Les nouvelles formes de beauté intérieure..
Dans un futur proche, où Internet est consultable directement par la pensée, où l'interaction par mails ou sur chat s'opère dans l'immédiat avec la validation vocale pour seul filtre, sans la moindre action manuelle : un homme installe son nouveau système d'exploitation. Il lui choisit une voix, guidé par le souvenir de sa quasi ex-femme (les papiers du divorce traînent, des deux côtés) et découvre une personne à part. Tout en restant aux ordres, la voix affirme et développe sans cesse son individualité, avec ses propres préoccupations, ses sentiments également. Une histoire d'amour naît.
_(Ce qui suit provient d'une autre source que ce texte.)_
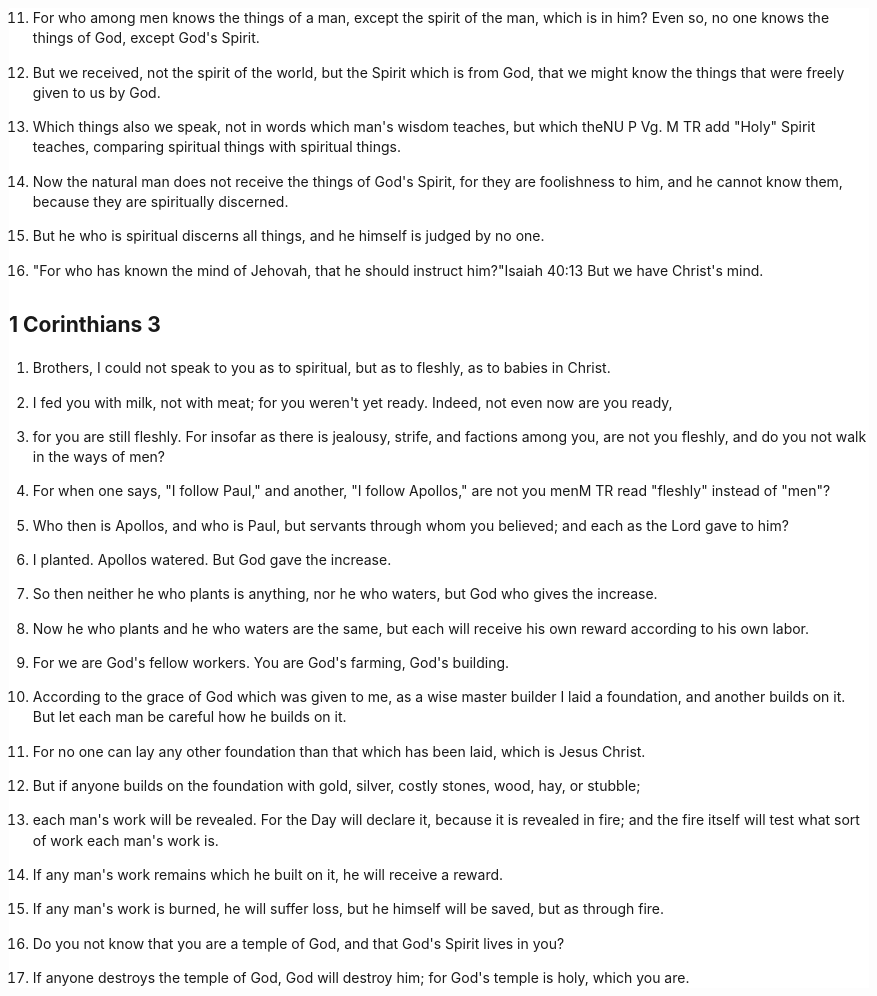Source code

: 11. For who among men knows the things of a man, except the spirit of the man, which is in him? Even so, no one knows the things of God, except God's Spirit.

12. But we received, not the spirit of the world, but the Spirit which is from God, that we might know the things that were freely given to us by God.

13. Which things also we speak, not in words which man's wisdom teaches, but which theNU P Vg. M TR add "Holy" Spirit teaches, comparing spiritual things with spiritual things.

14. Now the natural man does not receive the things of God's Spirit, for they are foolishness to him, and he cannot know them, because they are spiritually discerned.

15. But he who is spiritual discerns all things, and he himself is judged by no one.

16. "For who has known the mind of Jehovah, that he should instruct him?"Isaiah 40:13 But we have Christ's mind.  

## 1 Corinthians 3

1. Brothers, I could not speak to you as to spiritual, but as to fleshly, as to babies in Christ.

2. I fed you with milk, not with meat; for you weren't yet ready. Indeed, not even now are you ready,

3. for you are still fleshly. For insofar as there is jealousy, strife, and factions among you, are not you fleshly, and do you not walk in the ways of men?

4. For when one says, "I follow Paul," and another, "I follow Apollos," are not you menM TR read "fleshly" instead of "men"?

5. Who then is Apollos, and who is Paul, but servants through whom you believed; and each as the Lord gave to him?

6. I planted. Apollos watered. But God gave the increase.

7. So then neither he who plants is anything, nor he who waters, but God who gives the increase.

8. Now he who plants and he who waters are the same, but each will receive his own reward according to his own labor.

9. For we are God's fellow workers. You are God's farming, God's building.

10. According to the grace of God which was given to me, as a wise master builder I laid a foundation, and another builds on it. But let each man be careful how he builds on it.

11. For no one can lay any other foundation than that which has been laid, which is Jesus Christ.

12. But if anyone builds on the foundation with gold, silver, costly stones, wood, hay, or stubble;

13. each man's work will be revealed. For the Day will declare it, because it is revealed in fire; and the fire itself will test what sort of work each man's work is.

14. If any man's work remains which he built on it, he will receive a reward.

15. If any man's work is burned, he will suffer loss, but he himself will be saved, but as through fire. 

16. Do you not know that you are a temple of God, and that God's Spirit lives in you?

17. If anyone destroys the temple of God, God will destroy him; for God's temple is holy, which you are.
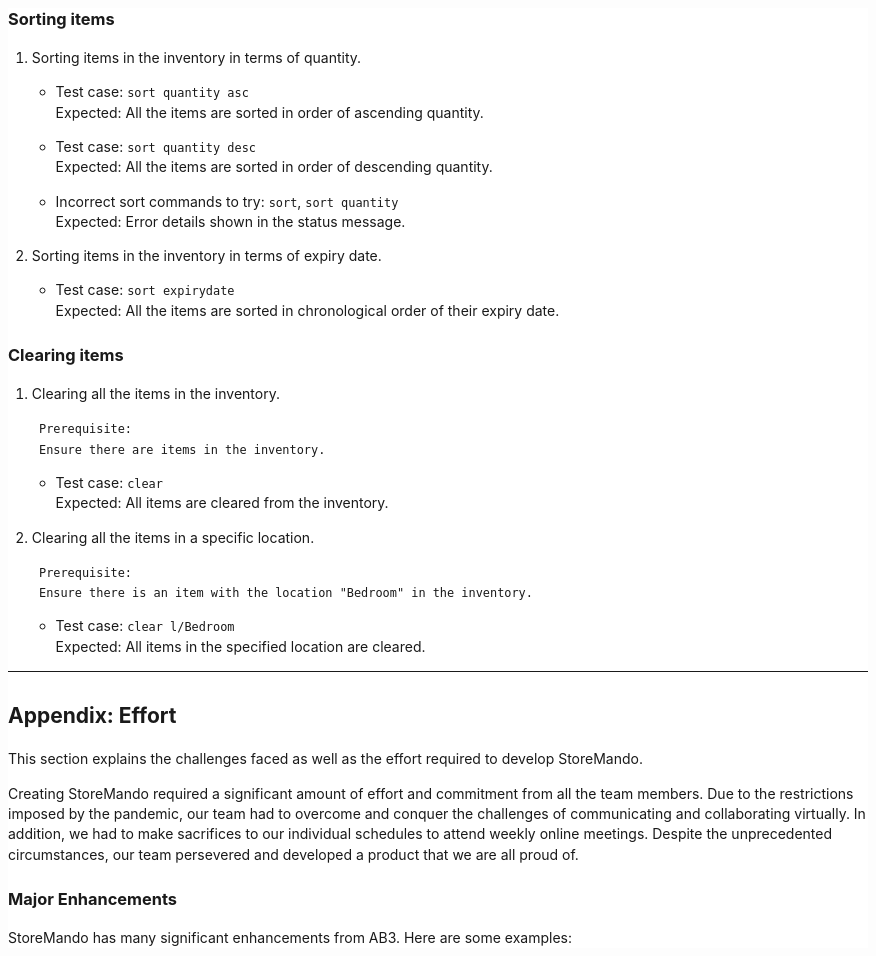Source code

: ### Sorting items

1. Sorting items in the inventory in terms of quantity.

    * Test case: `sort quantity asc`<br>
       Expected: All the items are sorted in order of ascending quantity.

    * Test case: `sort quantity desc`<br>
       Expected: All the items are sorted in order of descending quantity.

    * Incorrect sort commands to try: `sort`, `sort quantity`<br>
       Expected: Error details shown in the status message.


2. Sorting items in the inventory in terms of expiry date.

    * Test case: `sort expirydate`<br>
       Expected: All the items are sorted in chronological order of their expiry date.

### Clearing items

1. Clearing all the items in the inventory.

        Prerequisite: 
        Ensure there are items in the inventory.
   
    * Test case: `clear`<br>
       Expected: All items are cleared from the inventory.


2. Clearing all the items in a specific location. 
   
        Prerequisite: 
        Ensure there is an item with the location "Bedroom" in the inventory.
   
    * Test case: `clear l/Bedroom`<br>
       Expected: All items in the specified location are cleared.

--------------------------------------------------------------------------------------------------------------------

<div style="page-break-after: always;"></div>

## **Appendix: Effort**

This section explains the challenges faced as well as the effort required to develop StoreMando.

Creating StoreMando required a significant amount of effort and commitment from all the team members. Due to the 
restrictions imposed by the pandemic, our team had to overcome and conquer the challenges of communicating and 
collaborating virtually. In addition, we had to make sacrifices to our individual schedules to attend weekly online 
meetings. Despite the unprecedented circumstances, our team persevered and developed a product that we are all proud of.

### Major Enhancements

StoreMando has many significant enhancements from AB3. Here are some examples:
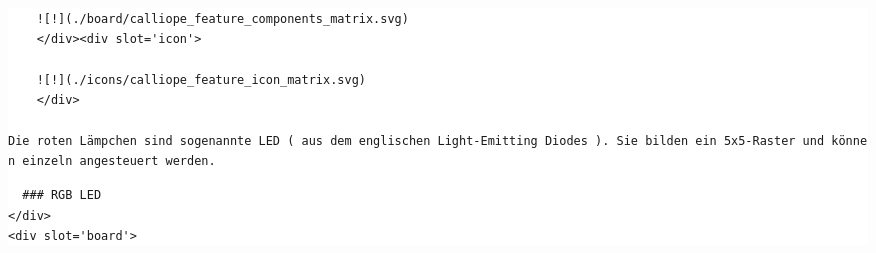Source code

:         ![!](./board/calliope_feature_components_matrix.svg)
        </div><div slot='icon'>

        ![!](./icons/calliope_feature_icon_matrix.svg)
        </div>

    Die roten Lämpchen sind sogenannte LED ( aus dem englischen Light-Emitting Diodes ). Sie bilden ein 5x5-Raster und können einzeln angesteuert werden.
</Bauteil>

<Bauteil>
    <div slot='title'>

      ### RGB LED  
    </div>
    <div slot='board'>

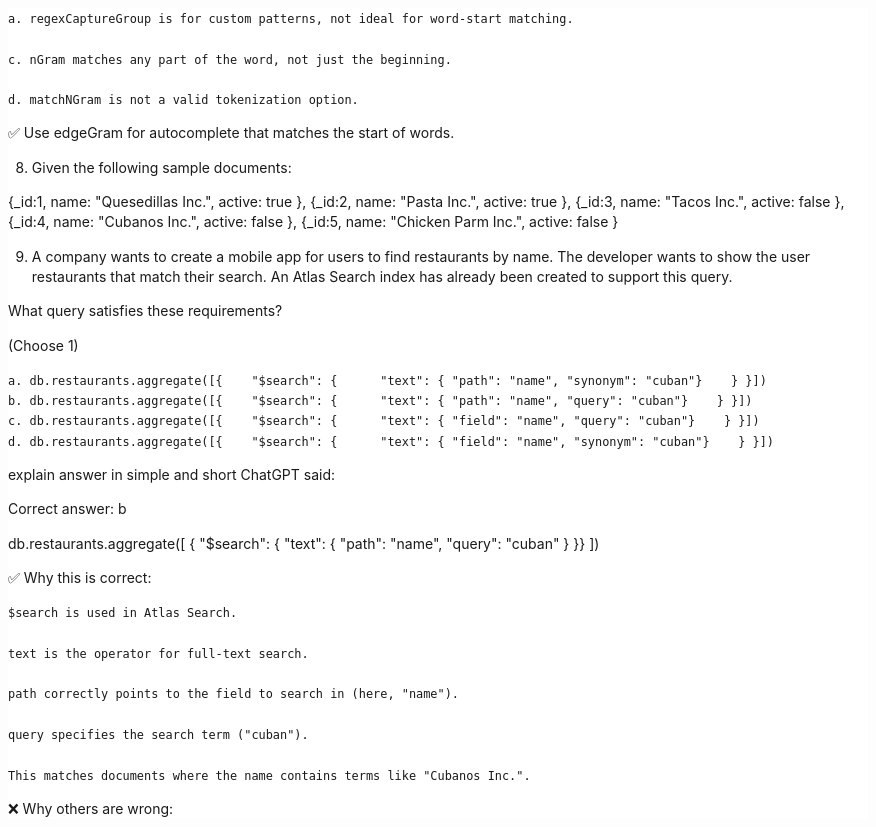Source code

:     a. regexCaptureGroup is for custom patterns, not ideal for word-start matching.

    c. nGram matches any part of the word, not just the beginning.

    d. matchNGram is not a valid tokenization option.

✅ Use edgeGram for autocomplete that matches the start of words.

8. Given the following sample documents:

{_id:1, name: "Quesedillas Inc.", active: true },
{_id:2, name: "Pasta Inc.", active: true },
{_id:3, name: "Tacos Inc.", active: false },
{_id:4, name: "Cubanos Inc.", active: false },
{_id:5, name: "Chicken Parm Inc.", active: false }

9. A company wants to create a mobile app for users to find restaurants by name. The developer wants to show the user restaurants that match their search. An Atlas Search index has already been created to support this query.

What query satisfies these requirements?

(Choose 1)

    a. db.restaurants.aggregate([{    "$search": {      "text": { "path": "name", "synonym": "cuban"}    } }])
    b. db.restaurants.aggregate([{    "$search": {      "text": { "path": "name", "query": "cuban"}    } }])
    c. db.restaurants.aggregate([{    "$search": {      "text": { "field": "name", "query": "cuban"}    } }])
    d. db.restaurants.aggregate([{    "$search": {      "text": { "field": "name", "synonym": "cuban"}    } }])

explain answer in simple and short
ChatGPT said:

Correct answer: b

db.restaurants.aggregate([
  { "$search": { 
      "text": { 
        "path": "name", 
        "query": "cuban" 
      } 
  }}
])

✅ Why this is correct:

    $search is used in Atlas Search.

    text is the operator for full-text search.

    path correctly points to the field to search in (here, "name").

    query specifies the search term ("cuban").

    This matches documents where the name contains terms like "Cubanos Inc.".

❌ Why others are wrong:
Spike Jonze est un cinéaste à idées, il l'a déjà démontré avec le génial Dans la peau de John Malkovich. Du haut des gratte-ciels, des lumières naturelles : et la Nature justement, partout, fait irruption dans une mégalopole trop pleine, trop construite, saturée. Malgré son appartenance à la SF, Her utilise très peu d'effets spéciaux et nous présente un monde de demain dans la continuité de ce que nous connaissons, avec quelques originalités de forme. Le génie de Spike Jonze est de nous immiscer dans une certaine banalité. Nous sommes avec l'homme du quotidien, dans une ou deux décennies devant nous.
Her se partage entre enthousiasme et dépression devant ce nouvel équilibre, où l'Humanité s'étend en même temps qu'un sentiment de vide infini. Cette comédie romantique audacieuse signe l'éternel retour de la difficulté à sortir de soi. L'époque, le contexte, la technologie, modifient la surface et la pratique, mais les mêmes désirs et malaises s'étendent. C'est une nouvelle variante de l'amour, la révolution se trouve dans son expression, celle-ci a liquidé la sensualité.
Humble et visionnaire, Her regarde notre avenir sans prophéties de malheur, en anticipant un espace-monde consumériste, douillet, limpide. Un espace pacifié où les frustrations se taisent et peuvent se régler rationnellement. Dans la mesure des effets de l'abondant catalogue de corrections superficielles à disposition.